_Provided material_

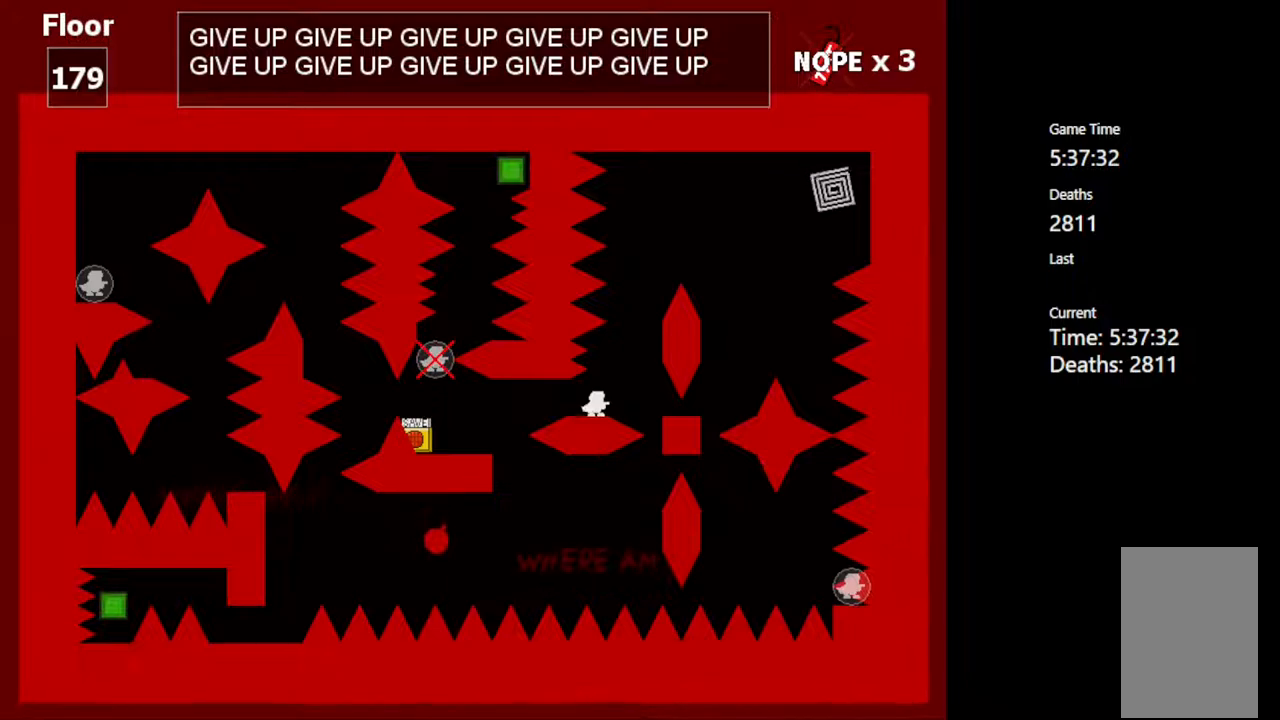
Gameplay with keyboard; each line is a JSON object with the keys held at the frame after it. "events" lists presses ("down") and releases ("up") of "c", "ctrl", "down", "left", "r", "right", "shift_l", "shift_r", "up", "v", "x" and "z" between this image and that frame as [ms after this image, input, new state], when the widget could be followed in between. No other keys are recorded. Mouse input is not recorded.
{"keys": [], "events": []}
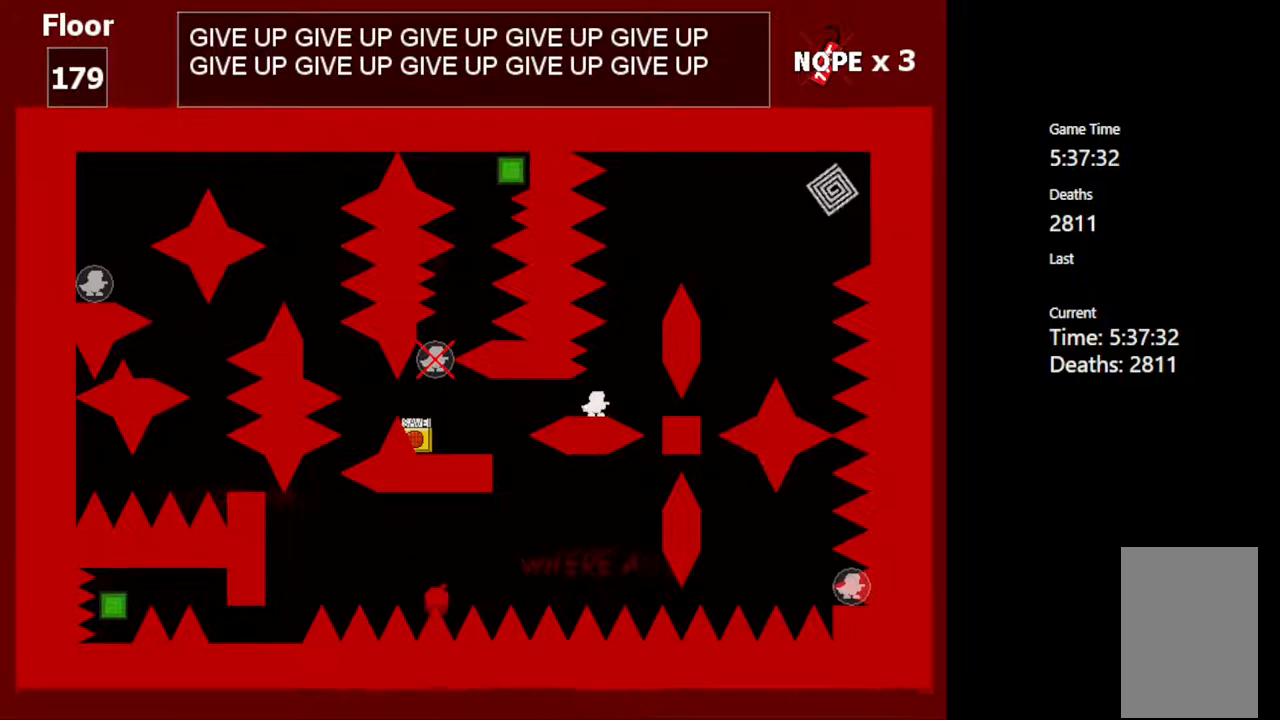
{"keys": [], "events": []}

_Exercise goal_
When you reproduce the material, keep every word exact and leave each picture out.

_Answer space_
Gameplay with keyboard; each line is a JSON object with the keys held at the frame after it. "events" lists presses ("down") and releases ("up") of "c", "ctrl", "down", "left", "r", "right", "shift_l", "shift_r", "up", "v", "x" and "z" between this image and that frame as [ms after this image, input, new state], when the widget could be followed in between. No other keys are recorded. Mouse input is not recorded.
{"keys": [], "events": []}
{"keys": [], "events": []}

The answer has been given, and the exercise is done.